PLATEA RIDOTTA Il calcolo, a questo punto, è presto fatto. Escludendo le entrate per i tagli sulle rendite di quanti andranno in pensione dal 1° gennaio 2019, «il ricavo si attesterebbe a 582,2 milioni per il primo anno, con una riduzione dovuta alla progressiva uscita di scena dei pensionati ante 1996», scrive Brambilla. Inoltre 4 pensionati su 10 fra quelli che percepiscono assegni eccedenti i 4mila euro hanno lasciato il lavoro dopo i 65 anni e quindi per loro la penalizzazione è prossima allo zero. E poi c' è c' è un 6,5% dei circa 80mila pensionati sottoposti alle decurtazioni, che appartiene alla casse previdenziali dei liberi professionisti. E di questi tagli allo Stato non andrebbe un centesimo. Infine, dice ancora il rapporto, «il risparmio si riduce ulteriormente perché molte pensioni sono solo poco più alte di 80.000 euro lordi e in base all' articolo 4 del progetto di legge non possono scendere sotto tale soglia». Concludendo: «È molto plausibile che il ricavo totale dell' operazione si attesti al massimo sui 330 milioni di euro». C'è poi un' ulteriore incognita che pesa sull' efficacia dei tagli. Legata ai prevedibili ricorsi che avrebbero ottime probabilità di successo. «Si pensi solo», chiarisce lo studio, «a coloro che hanno fatto la ricongiunzione onerosa, il riscatto di laurea (molto costoso) o la contribuzione volontaria a proprio carico per raggiungere i requisiti; sulla parte decurtata lo Stato restituisce i soldi pagati per la ricongiunzione, il riscatto di laurea o i contributi volontari?».

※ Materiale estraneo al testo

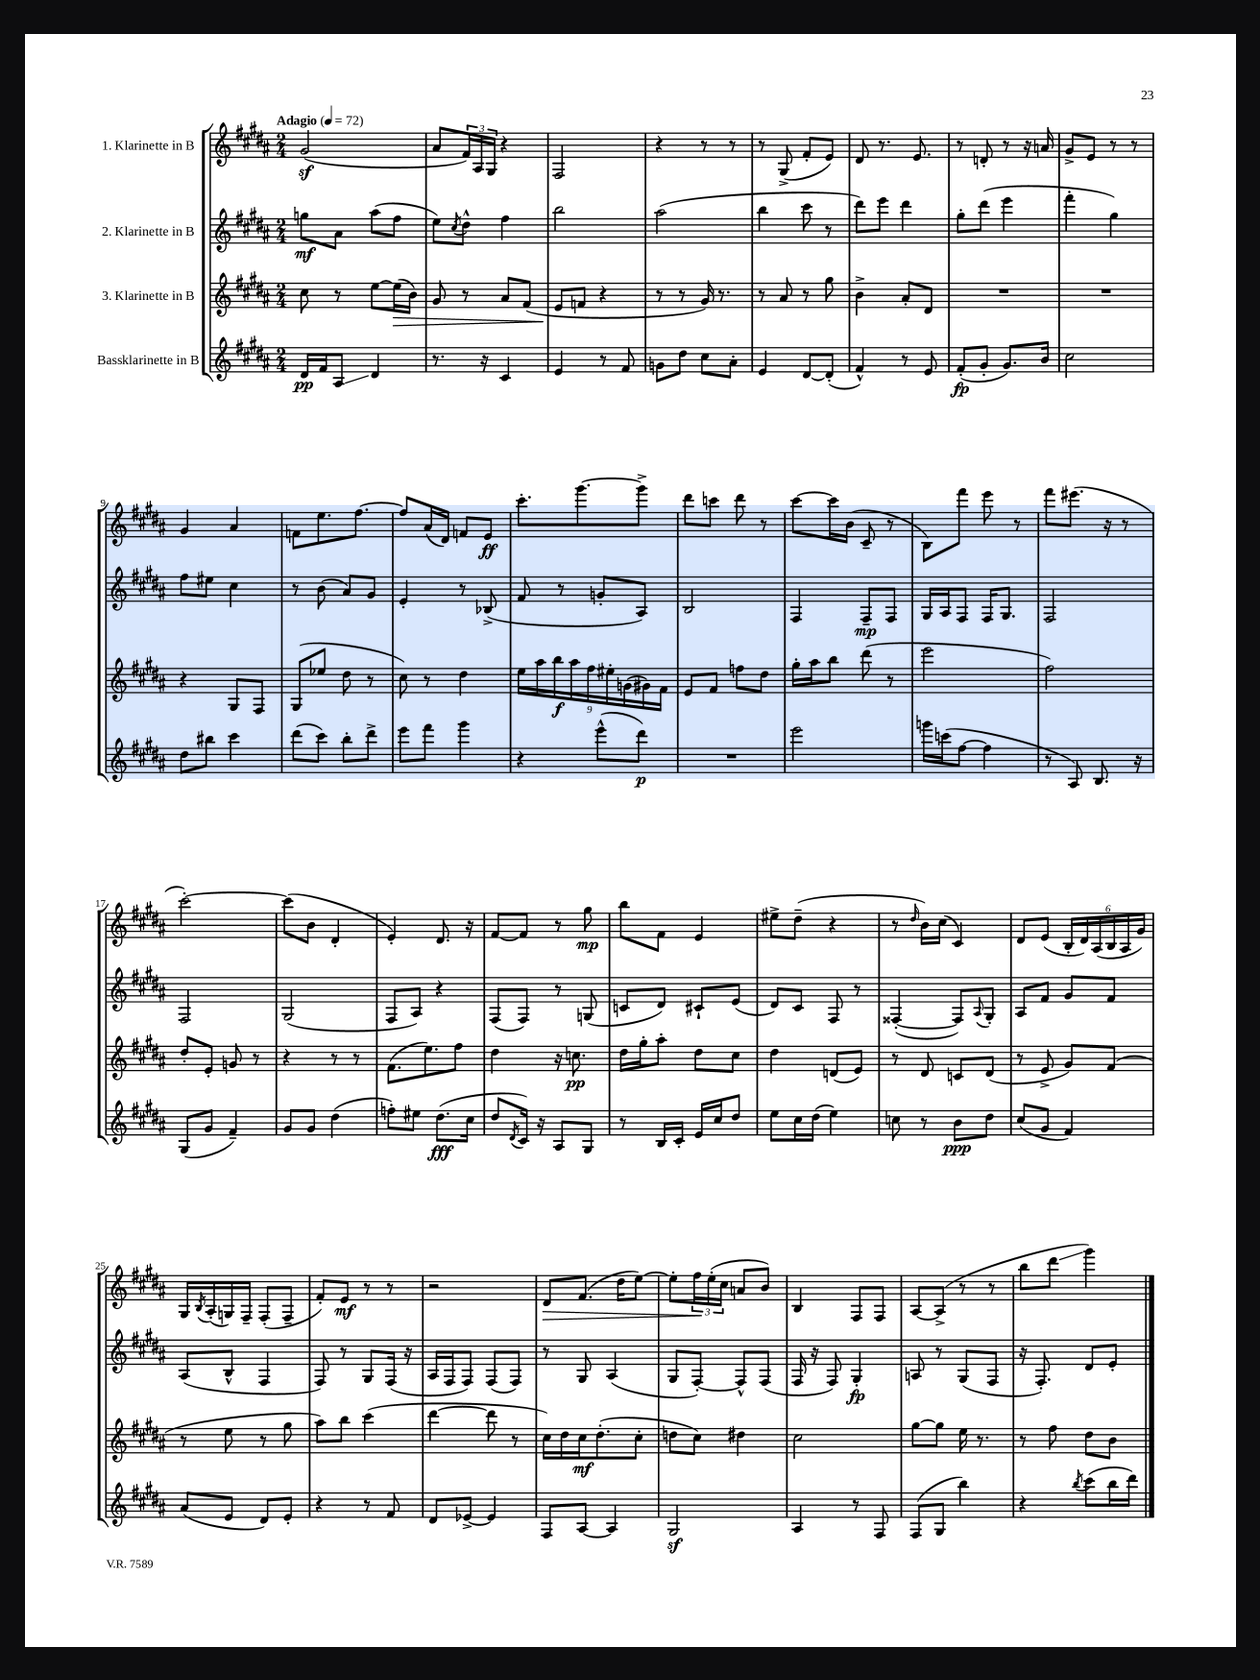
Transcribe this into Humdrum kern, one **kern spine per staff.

**kern	**kern	**kern	**kern
*staff4	*staff3	*staff2	*staff1
*clefG2	*clefG2	*clefG2	*clefG2
*k[f#c#g#d#a#]	*k[f#c#g#d#a#]	*k[f#c#g#d#a#]	*k[f#c#g#d#a#]
*M2/4	*M2/4	*M2/4	*M2/4
*MM72	*MM72	*MM72	*MM72
16d#	8cc#	8gg	(2g#
16f#	.	.	.
8A#	8r	8a#	.
4d#	[8ee	(8aa#	.
.	(16ee]	8ff#	.
.	16b)	.	.
=	=	=	=
8.r	8g#	8ee)	8a#
.	.	8qcc#	.
.	8r	8dd#^^	24f#)
.	.	.	24A#
16r	.	.	.
.	.	.	24G#
4c#	8a#	4ff#	4r
.	(8f#	.	.
=	=	=	=
4e	8e	2bb	2F#
.	8f	.	.
8r	4r	.	.
8f#	.	.	.
=	=	=	=
8g	8r	(2aa#	4r
8dd#	8r	.	.
8cc#	16g#)	.	8r
.	8.r	.	.
8a#'	.	.	8r
=	=	=	=
4e	8r	4bb	8r
.	8a#	.	(8G#^
[8d#	8r	8ccc#	8f#'
(8d#']	8gg#	8r	8e)
=	=	=	=
4f#^^)	4b^	8ddd#)	8d#
.	.	8eee	8.r
8r	8a#'	4ddd#	.
.	.	.	8.e
8e	8d#	.	.
=	=	=	=
(8f#'	2r	8gg#'	8r
8g#'	.	(8ddd#	8d'
8.g#)	.	4eee	8r
.	.	.	16r
16b	.	.	16a
=	=	=	=
2cc#	2r	4fff#'	8g#^
.	.	.	8e
.	.	4gg#)	8r
.	.	.	8r
=	=	=	=
8dd#	4r	8ff#	4g#
8bb#	.	8ee#	.
4ccc#	8G#	4cc#	4a#
.	8F#	.	.
=	=	=	=
(8ddd#	(8G#	8r	8f
8ccc#)	8ee-	(8b	8.ee
8bb'	8dd#	8a#)	.
.	.	.	[8.ff#
8ddd#^	8r	8g#	.
=	=	=	=
8eee	8cc#)	4e'	8ff#]
8fff#	8r	.	(16a#
.	.	.	16d#)
4ggg#	4dd#	8r	8f
.	.	(8B-^	8e
=	=	=	=
4r	18ee	8f#	8.ccc#'
.	18aa#	.	.
.	18bb	.	.
.	.	8r	.
.	18aa#	.	.
.	.	.	[8.ggg#
.	18ff#	.	.
(8eee^^	.	8g'	.
.	18ee#'	.	.
.	(18g	.	.
8ddd#)	.	8A#)	8ggg#^]
.	18g#)	.	.
.	18f#	.	.
=	=	=	=
2r	8e	2B	8ddd#
.	8f#	.	8ccc
.	8ff	.	8ddd#
.	8dd#	.	8r
=	=	=	=
2eee	16gg#'	4F#	[8ccc#
.	16aa#	.	.
.	8bb	.	16ccc#]
.	.	.	(16b
.	(8ddd#	8F#~	8c#~
.	8r	8F#	8r
=	=	=	=
16ggg	2eee	16G#	8B)
(16ccc	.	16A#	.
[8ff#	.	8F#	8fff#
4ff#]	.	16F#	8eee
.	.	8.G#	.
.	.	.	8r
=	=	=	=
8r	2ff#)	2F#	8fff#
8A#)	.	.	(8.eee#
8.B	.	.	.
.	.	.	16r
.	.	.	8r
16r	.	.	.
=	=	=	=
(8G#	8dd#'	2F#	[2ccc#')
8g#	8e'	.	.
4f#~)	8g	.	.
.	8r	.	.
=	=	=	=
8g#	4r	(2G#	(8ccc#]
8g#	.	.	8b
(4dd#	8r	.	4d#'
.	8r	.	.
=	=	=	=
8ff')	(8.f#	8F#	4e')
8ee#	.	8A#)	.
.	8.ee)	.	.
(8.dd#	.	4r	8.d#
.	8ff#	.	.
16cc#	.	.	16r
=	=	=	=
8dd#	4dd#	(8F#	[8f#
8qd#	.	.	.
16c#)	.	8F#)	8f#]
16r	.	.	.
8A#	16r	8r	8r
.	8.cc	.	.
8G#	.	(8G	8gg#
=	=	=	=
8r	16dd#	8c	8bb
.	16gg#'	.	.
16B	8aa#'	8d#)	8f#
16c#'	.	.	.
16e	8dd#	8c#`	4e
16cc#	.	.	.
8dd#	8cc#	(8e	.
=	=	=	=
8ee	4dd#	8d#)	8ee#^
16cc#	.	8c#	(8dd#~
(16dd#	.	.	.
4ee)	(8d	8F#	4r
.	8e)	8r	.
=	=	=	=
8cc	8r	([4F##'	8r
.	.	.	16qqdd#
8r	8d#	.	16b)
.	.	.	(16cc#
8b	8c	8F##])	4c#)
.	.	8qqA#	.
8dd#	(8d#	8G#'	.
=	=	=	=
(8cc#	8r	8A#	8d#
8g#	8e^	8f#	(8e
4f#)	8g#)	8g#	24B'
.	.	.	24d#)
.	.	.	(24A#
.	(8f#	8f#	24B
.	.	.	24A#
.	.	.	24g#)
=	=	=	=
(8a#	8r	(8A#	16G#
.	.	.	8qB
.	.	.	(16A#'
8e	8ee	8B^^	16G)
.	.	.	16F#~
8d#)	8r	4F#	(8F#'
8e'	8gg#	.	8F#~
=	=	=	=
4r	8aa#)	8F#)	8f#')
.	8bb	8r	8e
8r	(4ccc#	8G#	8r
8f#	.	(16F#	8r
.	.	16r	.
=	=	=	=
8d#	[4ddd#	16A#	2r
.	.	16F#	.
[8e-^	.	8F#)	.
4e-]	8ddd#]	(8F#	.
.	8r	8F#)	.
=	=	=	=
8F#	16cc#)	8r	8d#
.	16dd#	.	.
[8A#	16cc#	8G#	(8.f#
.	(8.dd#'	.	.
4A#]	.	(4A#	.
.	.	.	16dd#
.	8cc#'	.	[8ee)
=	=	=	=
2G#	8dd	8G#	8ee']
.	8cc#)	[8F#')	24ff#
.	.	.	(24ee'
.	.	.	24cc#
.	4dd#	8F#^^]	8a
.	.	(8F#	8b)
=	=	=	=
4A#	2cc#	16F#	4B
.	.	16r	.
.	.	8F#)	.
8r	.	4G#'	8F#
8F#	.	.	8F#
=	=	=	=
(8F#	[8gg#	8A	[8A#
8G#	8gg#]	8r	(8A#^]
4bb)	16ee	(8G#	8r
.	8.r	.	.
.	.	8F#	8r
=	=	=	=
4r	8r	16r	8bb
.	.	8.F#')	.
.	8ff#	.	8ddd#
8qbb	.	.	.
(8ccc#	8dd#	8d#	4ggg#)
16bb	8b	8e'	.
16ddd#)	.	.	.
==	==	==	==
*-	*-	*-	*-
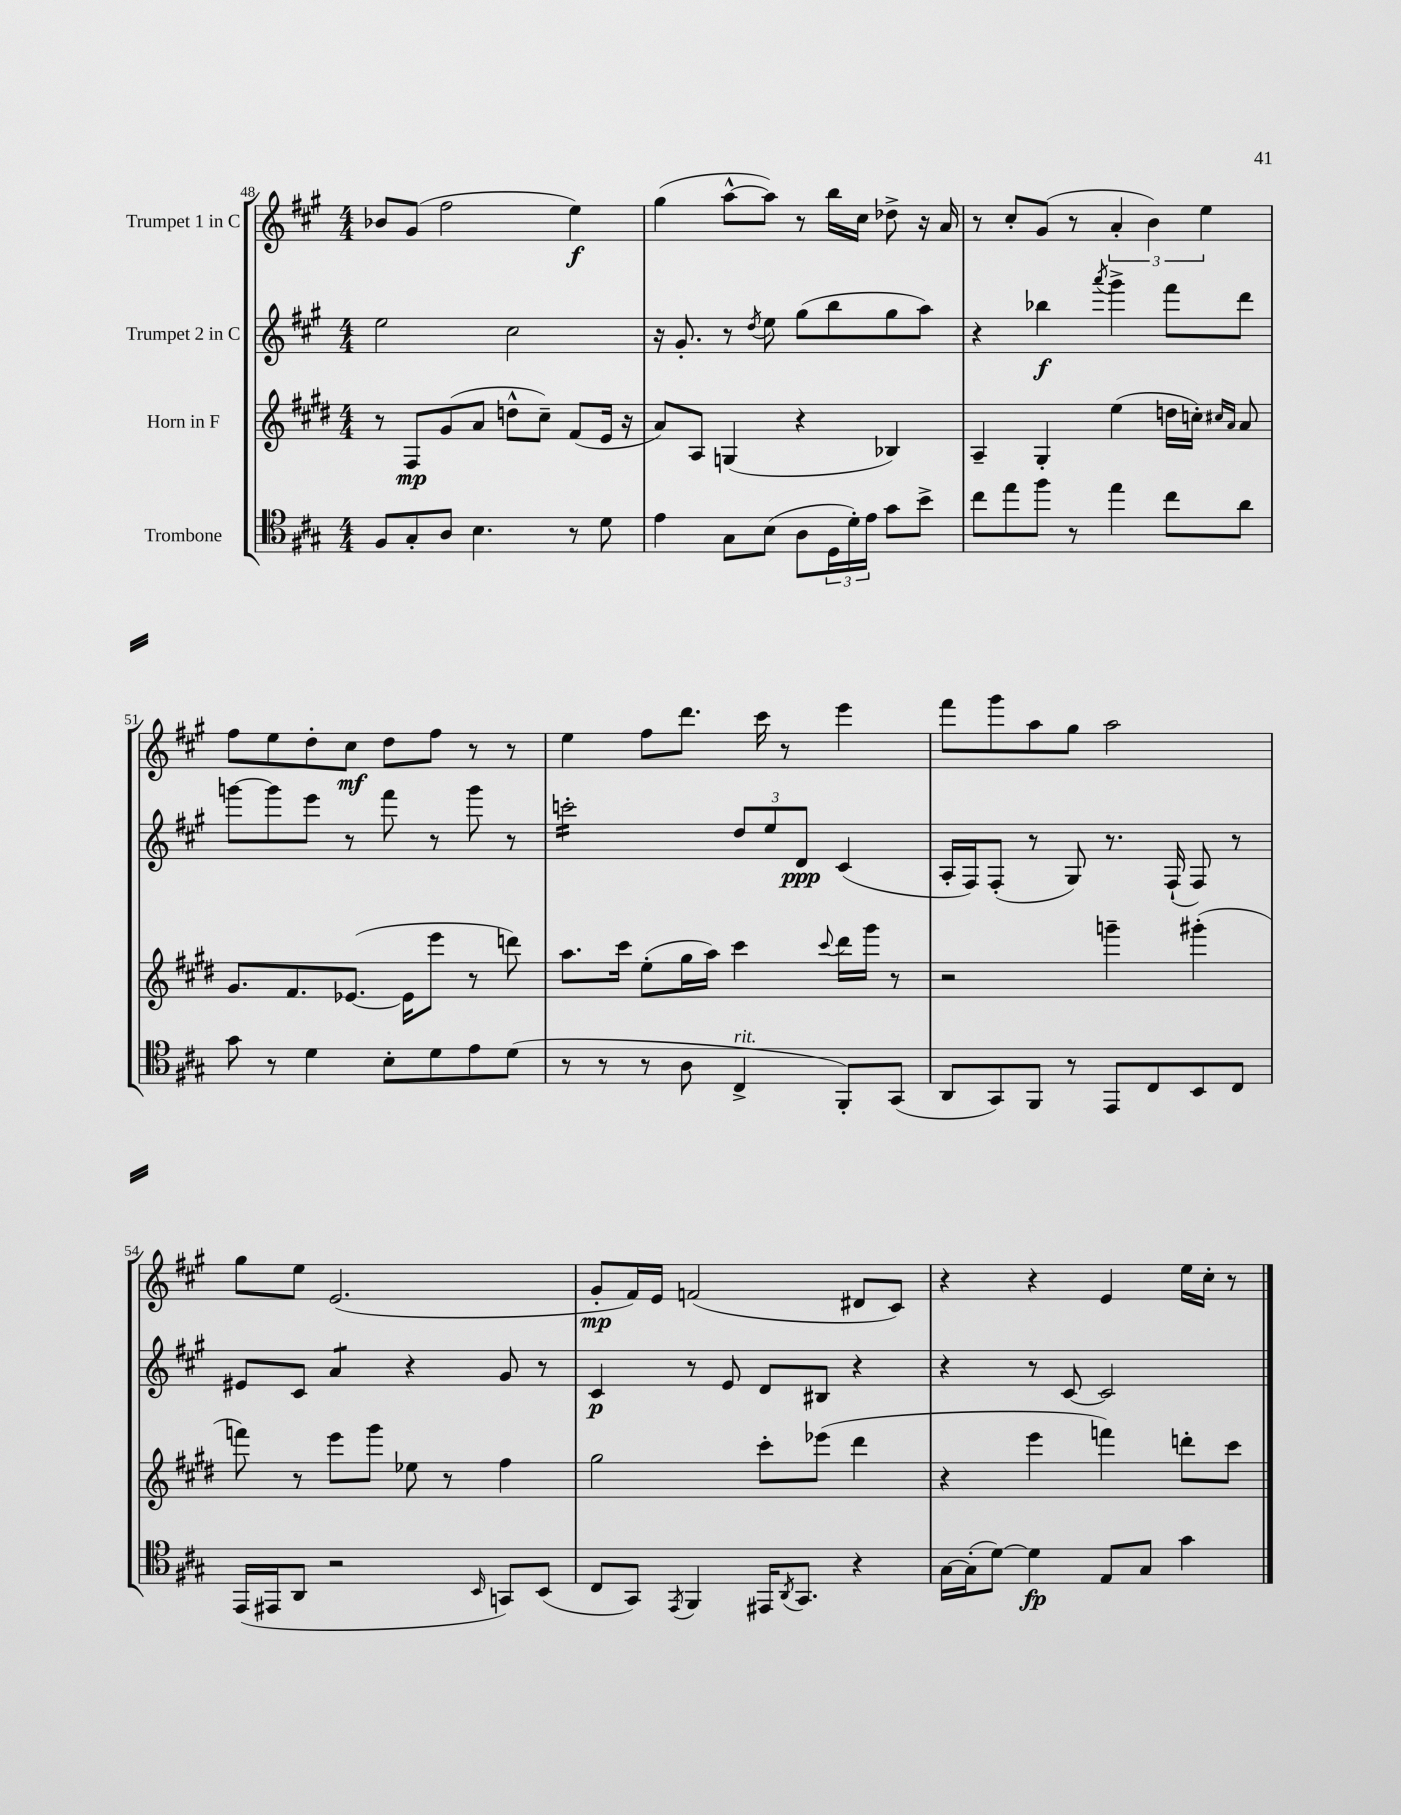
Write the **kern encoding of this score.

**kern	**kern	**kern	**kern
*staff4	*staff3	*staff2	*staff1
*clefC4	*clefG2	*clefG2	*clefG2
*k[f#c#g#]	*k[f#c#g#d#]	*k[f#c#g#]	*k[f#c#g#]
*M4/4	*M4/4	*M4/4	*M4/4
8F#	8r	2ee	8b-
8G#'	8F#	.	(8g#
8A	(8g#	.	2ff#
4.B	8a	.	.
.	8dd^^	2cc#	.
.	8cc#~)	.	.
8r	(8f#	.	4ee)
8d	16e	.	.
.	16r	.	.
=	=	=	=
4e	8a)	16r	(4gg#
.	.	8.g#'	.
.	8A	.	.
8G#	(4G	8r	[8aa^^
.	.	8qdd	.
(8B	.	8ee	8aa])
8A	4r	(8gg#	8r
24D	.	8bb	16bb
24d')	.	.	.
.	.	.	16cc#
24e	.	.	.
8g#	4B-)	8gg#	8dd-^
8b^	.	8aa)	16r
.	.	.	16a
=	=	=	=
8cc#	4A~	4r	8r
8ee	.	.	8cc#'
8ff#	4G#'	4bb-	(8g#
8r	.	.	8r
.	.	8qaaa	.
4ee	(4ee	4ggg#^	6a'
.	.	.	6b)
8cc#	16dd	8fff#	.
.	16cc')	.	.
.	.	.	6ee
.	16qqcc#	.	.
.	16qqa	.	.
8a	8a	8ddd	.
=	=	=	=
8g#	8.g#	[8ggg	8ff#
8r	.	8ggg]	8ee
.	8.f#	.	.
4d	.	8eee	8dd'
.	([8.e-	8r	8cc#
8B'	.	8fff#	8dd
.	16e-]	.	.
8d	8eee	8r	8ff#
8e	8r	8ggg	8r
(8d	8ddd)	8r	8r
=	=	=	=
8r	8.aa	2ccc'	4ee
8r	.	.	.
.	16ccc#	.	.
8r	(8ee'	.	8ff#
8A	16gg#	.	8.ddd
.	16aa)	.	.
4C#^	4ccc#	12dd	.
.	.	.	16ccc#
.	.	12ee	.
.	.	.	8r
.	.	12d	.
.	8qqccc#	.	.
8FF#')	16ddd#	(4c#	4eee
.	16ggg#	.	.
(8GG#	8r	.	.
=	=	=	=
8AA	2r	16A'	8fff#
.	.	16F#)	.
8GG#)	.	(8F#'	8ggg#
8FF#	.	8r	8aa
8r	.	8G#)	8gg#
8EE	4ggg~	8.r	2aa
8C#	.	.	.
.	.	(16F#`	.
8BB	(4ggg#'	8F#)	.
8C#	.	8r	.
=	=	=	=
(16EE	8fff)	8e#	8gg#
16EE#	.	.	.
8AA	8r	8c#	8ee
2r	8eee	4a	(2.e
.	8ggg#	.	.
.	8ee-	4r	.
.	8r	.	.
16qqBB	.	.	.
8GG)	4ff#	8g#	.
(8BB	.	8r	.
=	=	=	=
8C#	2gg#	4c#	8g#'
8GG#)	.	.	16f#)
.	.	.	16e
8qEE	.	.	.
4FF#	.	8r	(2f
.	.	8e	.
16EE#	8ccc#'	8d	.
8qAA	.	.	.
8.GG#	.	.	.
.	(8eee-	8B#	.
4r	4ddd#	4r	8d#
.	.	.	8c#)
=	=	=	=
[16G#	4r	4r	4r
(16G#']	.	.	.
[8d)	.	.	.
4d]	4eee	8r	4r
.	.	[8c#	.
8E	4fff)	2c#]	4e
8G#	.	.	.
4g#	8ddd'	.	16ee
.	.	.	16cc#'
.	8ccc#	.	8r
==	==	==	==
*-	*-	*-	*-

COLPITO IL NORD Tralasciando il fatto che il 70% delle pensioni colpite dai tagli sono pagate al Nord dove prevalgono di gran lunga quelle di anzianità, sarebbero penalizzati perfino quanti si sono ritirati con i 43 anni e tre mesi di contributi previsti dalla riforma Monti-Fornero, lasciando il lavoro con il solo requisito contributivo. «Supponendo che un lavoratore abbia raggiunto tale requisito all' età di 62 anni», spiega infatti il rapporto di Scenari Previdenziali, «la sua penalizzazione sarebbe pari al 14,5%. Si vorrebbe modificare la Fornero per creare flessibilità ma così si aumenta notevolmente l' onere della flessibilità in uscita a carico del lavoratore». Fra l' altro si verificherebbe un paradosso. Sarebbero completamente esclusi dai tagli quanti si sono avvantaggiati del calcoloesclusivamente retributivo della rendita, come gli iscritti ai fondi speciali ante 1996, i percettori di integrazioni al minimo,maggiorazioni sociali e quattordicesima mensilità. Una platea molto vasta che comprende quasi 10 milioni di pensionati. Queste categorie percepiscono rendite maggiorate dal 30 al 50 per cento rispetto ai contributi realmente versati nella vita lavorativa, ma visto che si trovano sotto i fatidici 4 mila euro di assegno mensile verrebbero risparmiate dalla riforma.